- WHAT YOU ARE ASKED TO DO -
Turn everything from the start of the items down to the line containing "afhangt van tijdige betalingen." into a JSON list of strings, one string per line, with blank lines left out.
--- RECORDS SUPPLIED Enclosed Below ---
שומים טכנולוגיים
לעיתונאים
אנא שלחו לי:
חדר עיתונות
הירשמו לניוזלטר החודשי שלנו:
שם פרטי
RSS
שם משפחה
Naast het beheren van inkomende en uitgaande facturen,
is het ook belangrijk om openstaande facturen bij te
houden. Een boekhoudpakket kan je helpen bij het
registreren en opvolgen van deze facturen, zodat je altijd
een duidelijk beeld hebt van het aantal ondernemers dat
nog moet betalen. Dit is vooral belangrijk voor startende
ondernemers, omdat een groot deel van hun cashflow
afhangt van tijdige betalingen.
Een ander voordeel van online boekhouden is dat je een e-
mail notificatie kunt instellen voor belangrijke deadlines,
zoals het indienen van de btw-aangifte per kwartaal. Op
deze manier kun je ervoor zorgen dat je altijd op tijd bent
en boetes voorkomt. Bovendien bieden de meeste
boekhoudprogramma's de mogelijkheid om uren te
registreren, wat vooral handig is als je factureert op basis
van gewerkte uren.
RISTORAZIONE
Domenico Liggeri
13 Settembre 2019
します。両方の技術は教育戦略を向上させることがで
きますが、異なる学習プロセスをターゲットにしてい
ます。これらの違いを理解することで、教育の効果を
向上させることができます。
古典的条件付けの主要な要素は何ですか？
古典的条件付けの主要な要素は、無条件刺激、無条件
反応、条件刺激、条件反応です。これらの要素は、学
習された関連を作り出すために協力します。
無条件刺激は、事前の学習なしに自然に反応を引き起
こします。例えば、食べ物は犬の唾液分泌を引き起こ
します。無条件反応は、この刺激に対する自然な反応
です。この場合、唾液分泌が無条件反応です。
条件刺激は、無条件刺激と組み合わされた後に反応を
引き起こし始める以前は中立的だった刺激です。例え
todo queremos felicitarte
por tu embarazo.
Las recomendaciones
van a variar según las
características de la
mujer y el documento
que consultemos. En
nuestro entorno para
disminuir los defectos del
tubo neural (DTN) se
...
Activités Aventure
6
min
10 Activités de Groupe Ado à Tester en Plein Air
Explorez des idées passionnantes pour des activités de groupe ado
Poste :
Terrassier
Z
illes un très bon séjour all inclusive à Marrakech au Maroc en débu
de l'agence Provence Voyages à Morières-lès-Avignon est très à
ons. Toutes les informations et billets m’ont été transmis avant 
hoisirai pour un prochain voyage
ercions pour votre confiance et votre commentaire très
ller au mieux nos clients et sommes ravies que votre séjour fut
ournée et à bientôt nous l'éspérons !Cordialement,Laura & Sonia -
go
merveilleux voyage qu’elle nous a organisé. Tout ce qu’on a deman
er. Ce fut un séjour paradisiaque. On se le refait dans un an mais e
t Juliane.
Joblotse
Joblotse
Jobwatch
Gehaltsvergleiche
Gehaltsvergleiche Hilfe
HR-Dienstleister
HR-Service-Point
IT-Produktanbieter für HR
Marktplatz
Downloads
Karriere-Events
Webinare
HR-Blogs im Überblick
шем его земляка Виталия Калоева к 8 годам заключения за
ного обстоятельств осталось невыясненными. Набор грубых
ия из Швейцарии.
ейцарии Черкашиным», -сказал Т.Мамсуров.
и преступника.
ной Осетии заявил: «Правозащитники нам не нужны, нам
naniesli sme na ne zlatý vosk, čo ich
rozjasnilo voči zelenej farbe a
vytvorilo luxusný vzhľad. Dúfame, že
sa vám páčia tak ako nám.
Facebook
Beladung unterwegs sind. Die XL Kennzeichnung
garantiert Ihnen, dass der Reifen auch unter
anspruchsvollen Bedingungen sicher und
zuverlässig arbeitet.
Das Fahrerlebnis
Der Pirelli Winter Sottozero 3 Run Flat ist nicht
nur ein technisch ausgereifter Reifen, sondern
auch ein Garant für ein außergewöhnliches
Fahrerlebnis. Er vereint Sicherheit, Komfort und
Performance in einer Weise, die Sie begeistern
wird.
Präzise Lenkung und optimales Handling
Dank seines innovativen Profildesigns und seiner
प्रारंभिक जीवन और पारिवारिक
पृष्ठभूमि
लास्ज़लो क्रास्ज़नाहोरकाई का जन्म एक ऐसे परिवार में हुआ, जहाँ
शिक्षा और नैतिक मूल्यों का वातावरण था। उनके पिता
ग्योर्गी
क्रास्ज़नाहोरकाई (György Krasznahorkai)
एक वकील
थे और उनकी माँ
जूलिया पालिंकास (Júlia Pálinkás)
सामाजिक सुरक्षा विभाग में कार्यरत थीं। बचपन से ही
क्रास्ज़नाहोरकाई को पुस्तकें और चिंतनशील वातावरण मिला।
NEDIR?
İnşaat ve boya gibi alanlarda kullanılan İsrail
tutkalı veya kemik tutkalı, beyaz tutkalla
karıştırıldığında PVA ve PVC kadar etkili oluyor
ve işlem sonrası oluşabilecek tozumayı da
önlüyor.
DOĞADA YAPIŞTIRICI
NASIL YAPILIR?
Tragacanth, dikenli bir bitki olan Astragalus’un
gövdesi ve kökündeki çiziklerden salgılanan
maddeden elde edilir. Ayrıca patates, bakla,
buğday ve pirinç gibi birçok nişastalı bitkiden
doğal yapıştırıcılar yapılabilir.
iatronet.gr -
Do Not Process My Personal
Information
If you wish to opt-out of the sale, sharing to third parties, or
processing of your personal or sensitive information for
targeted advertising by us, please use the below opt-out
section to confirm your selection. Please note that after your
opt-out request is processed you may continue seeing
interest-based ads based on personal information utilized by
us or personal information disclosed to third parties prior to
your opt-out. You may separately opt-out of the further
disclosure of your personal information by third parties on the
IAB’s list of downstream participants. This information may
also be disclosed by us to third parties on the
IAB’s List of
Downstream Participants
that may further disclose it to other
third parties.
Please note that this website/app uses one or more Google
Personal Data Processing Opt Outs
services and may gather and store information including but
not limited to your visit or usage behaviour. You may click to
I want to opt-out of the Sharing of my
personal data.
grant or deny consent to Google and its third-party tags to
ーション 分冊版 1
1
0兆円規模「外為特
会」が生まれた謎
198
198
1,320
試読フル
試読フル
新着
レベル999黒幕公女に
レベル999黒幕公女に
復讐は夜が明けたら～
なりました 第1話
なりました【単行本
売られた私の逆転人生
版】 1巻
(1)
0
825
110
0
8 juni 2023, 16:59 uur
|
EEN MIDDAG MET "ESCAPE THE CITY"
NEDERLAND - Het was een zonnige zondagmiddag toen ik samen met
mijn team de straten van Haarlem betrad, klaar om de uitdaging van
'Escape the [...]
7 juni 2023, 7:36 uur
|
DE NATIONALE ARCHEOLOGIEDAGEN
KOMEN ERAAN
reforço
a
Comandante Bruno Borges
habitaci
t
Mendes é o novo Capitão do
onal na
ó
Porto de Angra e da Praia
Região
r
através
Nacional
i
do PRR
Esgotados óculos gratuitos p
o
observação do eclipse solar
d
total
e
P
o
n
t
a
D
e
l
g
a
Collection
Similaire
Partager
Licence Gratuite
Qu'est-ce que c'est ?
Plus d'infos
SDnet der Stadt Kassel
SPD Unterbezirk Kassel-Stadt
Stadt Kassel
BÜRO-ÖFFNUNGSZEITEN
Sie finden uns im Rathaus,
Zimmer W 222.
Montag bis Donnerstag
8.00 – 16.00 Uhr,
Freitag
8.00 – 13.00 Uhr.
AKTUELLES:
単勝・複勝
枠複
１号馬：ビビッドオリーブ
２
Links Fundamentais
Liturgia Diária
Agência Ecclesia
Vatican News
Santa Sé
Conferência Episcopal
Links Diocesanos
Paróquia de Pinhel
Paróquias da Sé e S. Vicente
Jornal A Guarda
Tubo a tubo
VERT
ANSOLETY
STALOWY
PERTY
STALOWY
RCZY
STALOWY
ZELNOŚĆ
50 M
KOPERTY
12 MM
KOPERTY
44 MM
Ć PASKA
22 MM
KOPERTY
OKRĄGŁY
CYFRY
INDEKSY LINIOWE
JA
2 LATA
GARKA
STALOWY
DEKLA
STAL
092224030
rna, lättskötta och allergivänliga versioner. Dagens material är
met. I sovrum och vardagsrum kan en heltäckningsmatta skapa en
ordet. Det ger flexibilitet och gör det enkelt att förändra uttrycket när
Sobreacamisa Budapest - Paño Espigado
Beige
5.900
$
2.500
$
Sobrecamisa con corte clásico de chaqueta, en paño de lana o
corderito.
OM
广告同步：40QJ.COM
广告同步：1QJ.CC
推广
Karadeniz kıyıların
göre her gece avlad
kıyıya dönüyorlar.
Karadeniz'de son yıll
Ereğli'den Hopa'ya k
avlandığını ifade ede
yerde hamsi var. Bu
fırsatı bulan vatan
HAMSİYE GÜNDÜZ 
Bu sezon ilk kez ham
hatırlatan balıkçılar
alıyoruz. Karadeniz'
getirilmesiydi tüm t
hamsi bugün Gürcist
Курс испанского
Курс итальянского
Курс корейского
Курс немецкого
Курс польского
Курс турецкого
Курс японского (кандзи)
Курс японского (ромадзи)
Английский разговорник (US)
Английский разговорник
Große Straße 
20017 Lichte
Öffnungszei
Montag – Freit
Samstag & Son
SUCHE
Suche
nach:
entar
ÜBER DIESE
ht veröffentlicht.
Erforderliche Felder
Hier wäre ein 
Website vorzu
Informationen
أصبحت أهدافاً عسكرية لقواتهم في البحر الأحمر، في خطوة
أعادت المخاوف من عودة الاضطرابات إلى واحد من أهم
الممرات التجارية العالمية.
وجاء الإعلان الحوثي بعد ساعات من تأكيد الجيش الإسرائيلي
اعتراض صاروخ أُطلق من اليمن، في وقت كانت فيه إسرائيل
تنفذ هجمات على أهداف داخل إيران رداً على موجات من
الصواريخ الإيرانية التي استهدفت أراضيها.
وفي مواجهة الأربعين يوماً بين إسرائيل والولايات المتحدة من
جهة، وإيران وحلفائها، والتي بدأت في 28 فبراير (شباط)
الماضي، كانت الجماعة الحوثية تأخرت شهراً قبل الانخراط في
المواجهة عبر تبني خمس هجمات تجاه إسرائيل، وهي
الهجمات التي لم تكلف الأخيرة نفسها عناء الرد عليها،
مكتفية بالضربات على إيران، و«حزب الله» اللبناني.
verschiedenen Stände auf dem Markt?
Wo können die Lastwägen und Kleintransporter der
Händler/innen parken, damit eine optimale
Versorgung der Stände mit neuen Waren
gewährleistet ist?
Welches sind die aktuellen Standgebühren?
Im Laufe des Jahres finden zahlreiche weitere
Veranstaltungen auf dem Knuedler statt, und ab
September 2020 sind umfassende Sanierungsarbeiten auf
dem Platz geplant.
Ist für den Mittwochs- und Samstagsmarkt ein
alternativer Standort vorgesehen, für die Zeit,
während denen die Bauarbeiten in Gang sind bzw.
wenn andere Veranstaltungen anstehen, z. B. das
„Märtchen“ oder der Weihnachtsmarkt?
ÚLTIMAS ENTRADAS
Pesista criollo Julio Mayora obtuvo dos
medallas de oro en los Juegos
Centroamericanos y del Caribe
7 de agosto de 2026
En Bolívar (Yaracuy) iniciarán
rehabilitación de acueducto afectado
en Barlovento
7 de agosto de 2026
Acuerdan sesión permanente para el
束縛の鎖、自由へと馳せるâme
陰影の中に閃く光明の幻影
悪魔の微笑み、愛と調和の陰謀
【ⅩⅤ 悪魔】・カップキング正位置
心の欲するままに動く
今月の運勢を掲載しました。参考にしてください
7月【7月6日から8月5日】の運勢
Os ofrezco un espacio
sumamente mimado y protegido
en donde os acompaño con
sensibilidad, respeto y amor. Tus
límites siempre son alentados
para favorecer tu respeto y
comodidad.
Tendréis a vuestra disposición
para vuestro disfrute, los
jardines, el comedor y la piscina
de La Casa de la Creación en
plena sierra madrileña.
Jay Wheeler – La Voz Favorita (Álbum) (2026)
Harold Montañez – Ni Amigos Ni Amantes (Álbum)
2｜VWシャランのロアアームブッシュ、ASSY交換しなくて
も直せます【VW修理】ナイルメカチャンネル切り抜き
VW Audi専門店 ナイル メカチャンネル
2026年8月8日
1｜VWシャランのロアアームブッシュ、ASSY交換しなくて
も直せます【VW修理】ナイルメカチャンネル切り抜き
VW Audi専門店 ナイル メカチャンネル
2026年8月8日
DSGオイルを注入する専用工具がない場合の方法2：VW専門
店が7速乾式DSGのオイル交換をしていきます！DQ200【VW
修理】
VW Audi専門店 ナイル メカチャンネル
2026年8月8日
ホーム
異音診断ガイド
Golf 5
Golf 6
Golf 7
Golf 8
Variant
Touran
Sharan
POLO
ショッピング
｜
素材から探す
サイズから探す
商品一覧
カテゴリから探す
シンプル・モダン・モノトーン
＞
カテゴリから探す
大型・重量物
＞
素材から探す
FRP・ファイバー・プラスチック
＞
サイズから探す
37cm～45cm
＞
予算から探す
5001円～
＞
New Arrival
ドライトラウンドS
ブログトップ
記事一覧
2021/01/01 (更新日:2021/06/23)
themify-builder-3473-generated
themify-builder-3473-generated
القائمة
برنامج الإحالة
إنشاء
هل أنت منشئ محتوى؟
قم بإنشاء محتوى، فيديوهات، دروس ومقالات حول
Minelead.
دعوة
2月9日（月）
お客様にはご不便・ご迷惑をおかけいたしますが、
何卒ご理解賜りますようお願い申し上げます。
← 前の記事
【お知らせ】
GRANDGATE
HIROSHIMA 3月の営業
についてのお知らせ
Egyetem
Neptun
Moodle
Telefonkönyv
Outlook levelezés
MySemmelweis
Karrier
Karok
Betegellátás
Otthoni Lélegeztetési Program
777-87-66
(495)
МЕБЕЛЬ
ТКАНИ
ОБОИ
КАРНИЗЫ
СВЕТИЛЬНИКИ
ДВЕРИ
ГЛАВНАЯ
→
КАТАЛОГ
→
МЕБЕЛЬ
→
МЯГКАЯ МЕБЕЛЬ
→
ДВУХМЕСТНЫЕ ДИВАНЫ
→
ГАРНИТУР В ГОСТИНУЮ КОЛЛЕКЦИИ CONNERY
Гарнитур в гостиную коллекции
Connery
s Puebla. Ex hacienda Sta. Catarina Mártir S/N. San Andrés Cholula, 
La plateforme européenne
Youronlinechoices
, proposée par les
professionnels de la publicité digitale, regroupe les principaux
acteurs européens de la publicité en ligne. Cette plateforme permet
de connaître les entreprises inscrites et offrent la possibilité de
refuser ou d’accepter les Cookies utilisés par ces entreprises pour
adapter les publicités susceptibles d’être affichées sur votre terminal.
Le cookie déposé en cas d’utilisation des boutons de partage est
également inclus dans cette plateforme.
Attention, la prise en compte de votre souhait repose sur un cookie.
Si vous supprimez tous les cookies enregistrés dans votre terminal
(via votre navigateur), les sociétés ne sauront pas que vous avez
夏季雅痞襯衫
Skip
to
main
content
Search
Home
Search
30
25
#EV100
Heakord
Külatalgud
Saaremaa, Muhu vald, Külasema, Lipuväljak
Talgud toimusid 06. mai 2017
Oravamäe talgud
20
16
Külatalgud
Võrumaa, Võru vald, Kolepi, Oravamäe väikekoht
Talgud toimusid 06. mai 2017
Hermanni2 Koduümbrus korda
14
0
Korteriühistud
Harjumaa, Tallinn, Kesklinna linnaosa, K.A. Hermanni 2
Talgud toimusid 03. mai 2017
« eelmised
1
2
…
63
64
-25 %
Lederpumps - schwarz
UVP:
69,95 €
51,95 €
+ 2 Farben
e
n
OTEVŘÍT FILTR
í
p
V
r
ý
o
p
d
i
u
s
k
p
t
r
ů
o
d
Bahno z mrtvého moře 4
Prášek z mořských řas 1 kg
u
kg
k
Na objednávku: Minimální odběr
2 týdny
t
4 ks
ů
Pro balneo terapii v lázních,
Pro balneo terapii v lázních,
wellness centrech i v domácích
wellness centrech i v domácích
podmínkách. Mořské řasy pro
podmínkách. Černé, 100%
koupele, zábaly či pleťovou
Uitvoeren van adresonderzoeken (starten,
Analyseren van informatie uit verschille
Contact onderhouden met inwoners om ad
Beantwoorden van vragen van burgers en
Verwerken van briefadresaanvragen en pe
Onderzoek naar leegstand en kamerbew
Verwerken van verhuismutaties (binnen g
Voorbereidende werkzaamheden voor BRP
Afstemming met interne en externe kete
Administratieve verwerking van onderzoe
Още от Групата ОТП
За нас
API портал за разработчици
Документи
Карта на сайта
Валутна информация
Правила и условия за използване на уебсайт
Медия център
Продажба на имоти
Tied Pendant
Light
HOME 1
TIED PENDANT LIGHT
--- End of Enclosed RECORDS SUPPLIED ---
- OUTPUT -
[
  "שומים טכנולוגיים",
  "לעיתונאים",
  "אנא שלחו לי:",
  "חדר עיתונות",
  "הירשמו לניוזלטר החודשי שלנו:",
  "שם פרטי",
  "RSS",
  "שם משפחה",
  "Naast het beheren van inkomende en uitgaande facturen,",
  "is het ook belangrijk om openstaande facturen bij te",
  "houden. Een boekhoudpakket kan je helpen bij het",
  "registreren en opvolgen van deze facturen, zodat je altijd",
  "een duidelijk beeld hebt van het aantal ondernemers dat",
  "nog moet betalen. Dit is vooral belangrijk voor startende",
  "ondernemers, omdat een groot deel van hun cashflow",
  "afhangt van tijdige betalingen."
]